Monday’s seven percent gain by the S&P 500 could prompt some short sellers to consider exiting bets on gaming names, stoking further upside because, when a short is covered, the trader must buy shares to close the position. If markets continue rallying, forcing bearish traders to cover – a phenomenon known as a short squeeze – Caesars and MGM could be two of the biggest beneficiaries.
With the market rallying today, we may see short sellers buying shares in the following stocks and pushing stock prices even higher than if only long buying was taking place in the name,” said S3 Partners Managing Director Ihor Dusaniwsky in a note obtained by Casino.org today. “Sectors which were hit hard in the market downturn are represented in the top 25, and we see cruise lines and casinos (MGM & CZR) as some of the top short buying targets during a rally.”
Entering Monday, the Bellagio operator was the fourth on S3’s list, as ranked by a percentage of profits for short sellers, while Caesars was number 14.
Not Profits Until They Take ‘Em
One of the more famous Wall Street adages is “profits aren’t profits until you take them.” In the case of the bearish bets on MGM and Caesars, traders were sitting on substantial unrealized gains coming into Monday.
The average short interest in MGM since March was nearly $860 million, while total net profit for short sellers was $886.6 million, according to S3 data.
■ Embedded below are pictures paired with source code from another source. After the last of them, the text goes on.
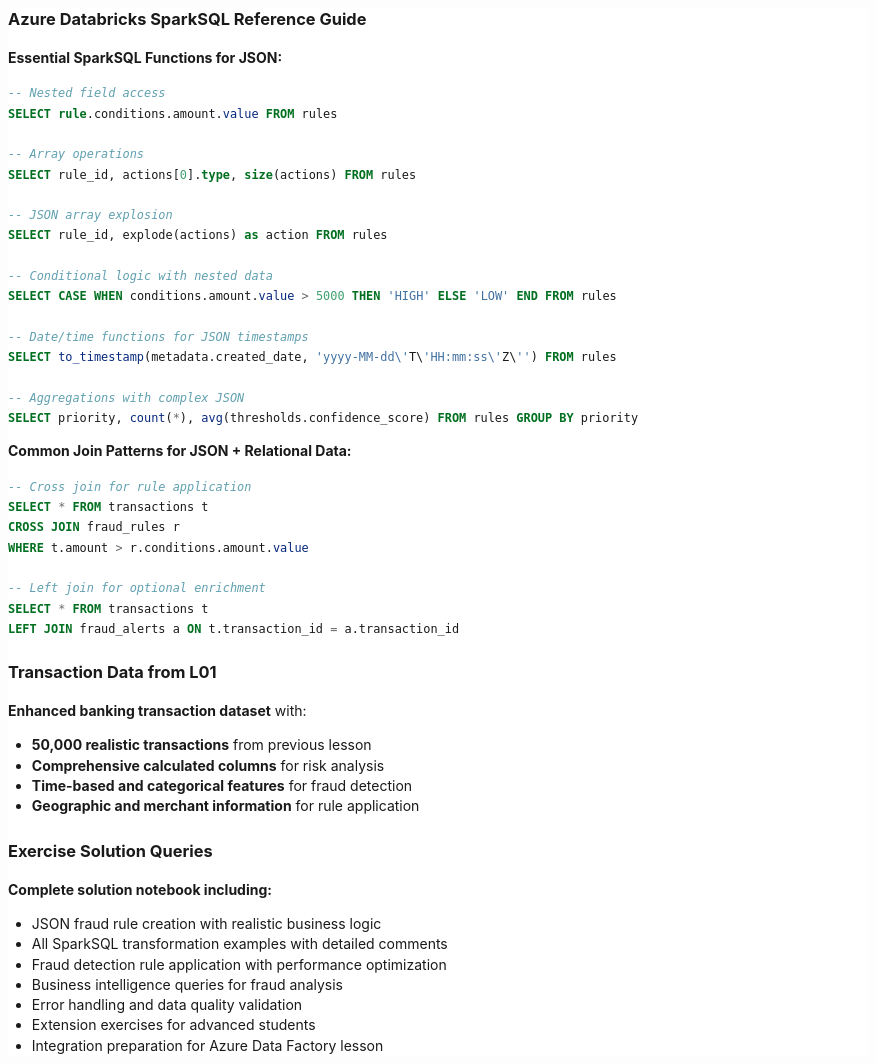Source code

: ### Azure Databricks SparkSQL Reference Guide

**Essential SparkSQL Functions for JSON:**
```sql
-- Nested field access
SELECT rule.conditions.amount.value FROM rules

-- Array operations  
SELECT rule_id, actions[0].type, size(actions) FROM rules

-- JSON array explosion
SELECT rule_id, explode(actions) as action FROM rules

-- Conditional logic with nested data
SELECT CASE WHEN conditions.amount.value > 5000 THEN 'HIGH' ELSE 'LOW' END FROM rules

-- Date/time functions for JSON timestamps
SELECT to_timestamp(metadata.created_date, 'yyyy-MM-dd\'T\'HH:mm:ss\'Z\'') FROM rules

-- Aggregations with complex JSON
SELECT priority, count(*), avg(thresholds.confidence_score) FROM rules GROUP BY priority
```

**Common Join Patterns for JSON + Relational Data:**
```sql
-- Cross join for rule application
SELECT * FROM transactions t
CROSS JOIN fraud_rules r  
WHERE t.amount > r.conditions.amount.value

-- Left join for optional enrichment
SELECT * FROM transactions t
LEFT JOIN fraud_alerts a ON t.transaction_id = a.transaction_id
```

### Transaction Data from L01

**Enhanced banking transaction dataset** with:
- **50,000 realistic transactions** from previous lesson
- **Comprehensive calculated columns** for risk analysis
- **Time-based and categorical features** for fraud detection
- **Geographic and merchant information** for rule application

### Exercise Solution Queries

**Complete solution notebook including:**
- JSON fraud rule creation with realistic business logic
- All SparkSQL transformation examples with detailed comments
- Fraud detection rule application with performance optimization
- Business intelligence queries for fraud analysis
- Error handling and data quality validation
- Extension exercises for advanced students
- Integration preparation for Azure Data Factory lesson
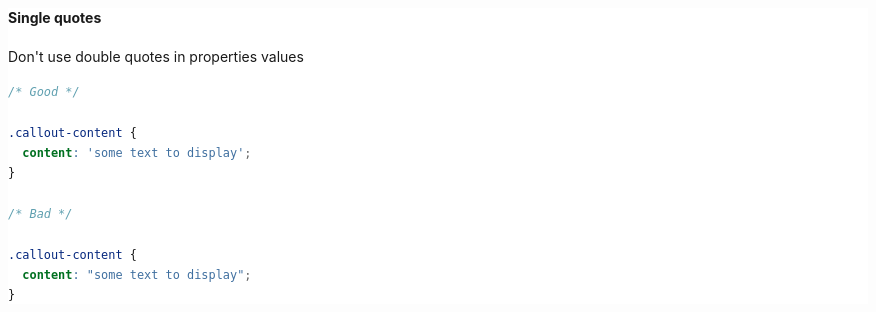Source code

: 
#### Single quotes

Don't use double quotes in properties values

```scss
/* Good */

.callout-content {
  content: 'some text to display';
}

/* Bad */

.callout-content {
  content: "some text to display";
}
```
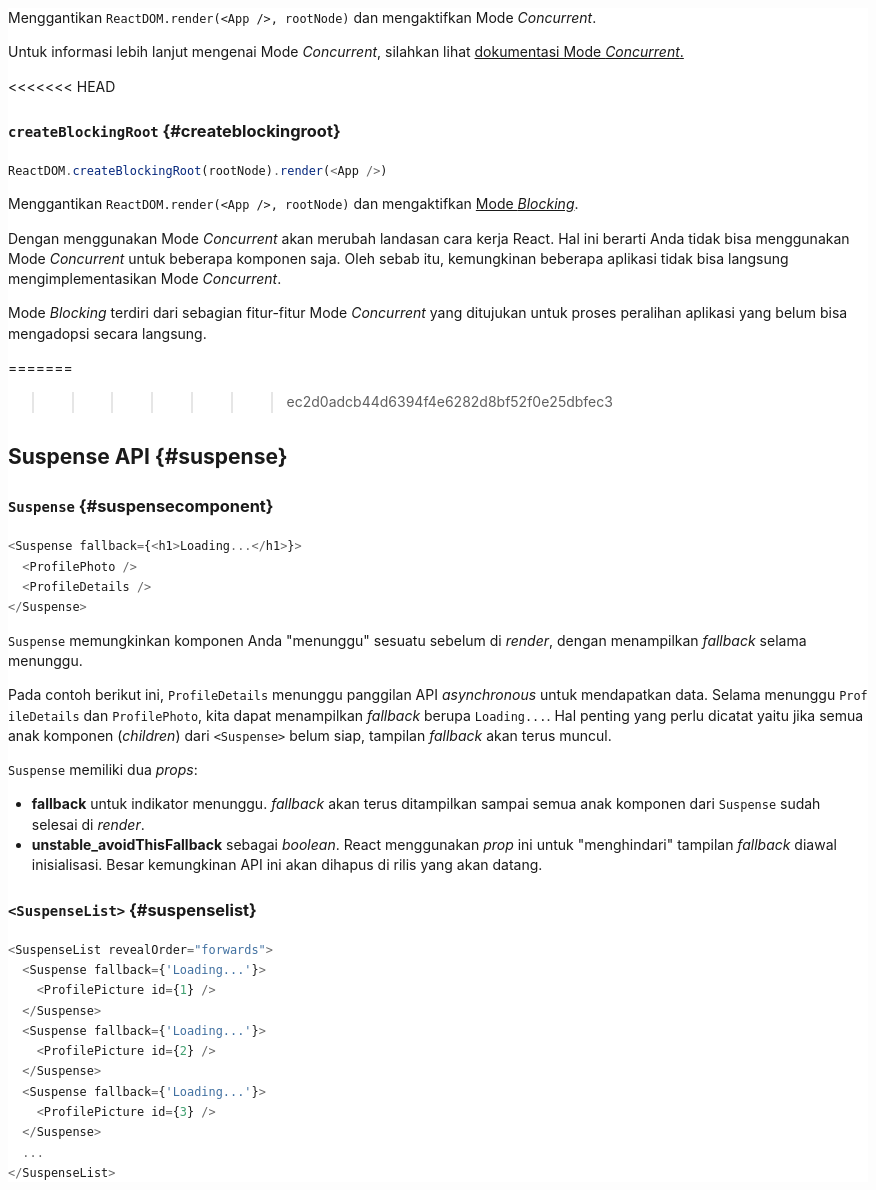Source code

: Menggantikan `ReactDOM.render(<App />, rootNode)` dan mengaktifkan Mode _Concurrent_.

Untuk informasi lebih lanjut mengenai Mode _Concurrent_, silahkan lihat [dokumentasi Mode _Concurrent_.](/docs/concurrent-mode-intro.html)

<<<<<<< HEAD
### `createBlockingRoot` {#createblockingroot}

```js
ReactDOM.createBlockingRoot(rootNode).render(<App />)
```

Menggantikan `ReactDOM.render(<App />, rootNode)` dan mengaktifkan [Mode _Blocking_](/docs/concurrent-mode-adoption.html#migration-step-blocking-mode).

Dengan menggunakan Mode _Concurrent_ akan merubah landasan cara kerja React. Hal ini berarti Anda tidak bisa menggunakan Mode _Concurrent_ untuk beberapa komponen saja. Oleh sebab itu, kemungkinan beberapa aplikasi tidak bisa langsung mengimplementasikan Mode _Concurrent_. 

Mode _Blocking_ terdiri dari sebagian fitur-fitur Mode _Concurrent_ yang ditujukan untuk proses peralihan aplikasi yang belum bisa mengadopsi secara langsung.

=======
>>>>>>> ec2d0adcb44d6394f4e6282d8bf52f0e25dbfec3
## Suspense API {#suspense}

### `Suspense` {#suspensecomponent}

```js
<Suspense fallback={<h1>Loading...</h1>}>
  <ProfilePhoto />
  <ProfileDetails />
</Suspense>
```

`Suspense` memungkinkan komponen Anda "menunggu" sesuatu sebelum di _render_, dengan menampilkan _fallback_ selama menunggu.

Pada contoh berikut ini, `ProfileDetails` menunggu panggilan API _asynchronous_ untuk mendapatkan data. Selama menunggu `ProfileDetails` dan `ProfilePhoto`, kita dapat menampilkan _fallback_ berupa `Loading...`. Hal penting yang perlu dicatat yaitu jika semua anak komponen (_children_) dari `<Suspense>` belum siap, tampilan _fallback_ akan terus muncul.

`Suspense` memiliki dua _props_:
* **fallback** untuk indikator menunggu. _fallback_ akan terus ditampilkan sampai semua anak komponen dari `Suspense` sudah selesai di _render_.
* **unstable_avoidThisFallback** sebagai _boolean_. React menggunakan _prop_ ini untuk "menghindari" tampilan _fallback_ diawal inisialisasi. Besar kemungkinan API ini akan dihapus di rilis yang akan datang.

### `<SuspenseList>` {#suspenselist}

```js
<SuspenseList revealOrder="forwards">
  <Suspense fallback={'Loading...'}>
    <ProfilePicture id={1} />
  </Suspense>
  <Suspense fallback={'Loading...'}>
    <ProfilePicture id={2} />
  </Suspense>
  <Suspense fallback={'Loading...'}>
    <ProfilePicture id={3} />
  </Suspense>
  ...
</SuspenseList>
```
For Caesars, those figures are $677.6 million and $543.4 million, respectively.
“If these short sellers see their sizable unrealized profits begin to get eaten away by a rebounding stock market, there is a good chance that they will start buying back shares to lock in their remaining profits,” said Dusaniwsky. “This would provide an additional boost to the stock’s price, as they trade alongside long buyers on the bid side of the market.”
Shorting those names has been a winning bet this year, as both are being pounded due to temporary closures in Nevada, as well as at all of their regional properties.
Reasons for Shorts to Worry
Caesars and MGM are down 48.46 percent and 61.20 percent, respectively, year-to-date, and while it could take awhile for the stocks to reclaim prior highs, they got off to a good start today. On heavy volume, the Mandalay Bay operator surged 22 percent, while Caesars jumped 11.62 percent.
With gaming equities battered this year, any bit of good news could spark substantial near-term upside in the names, chastening bearish traders in the process.
“With the domestic stock markets down significantly in 2020, the vast majority of short trades are ‘in the money’, and diligent traders are preparing exit strategies for their profitable short positions when the markets begin to trend upwards,” said Dusaniwsky.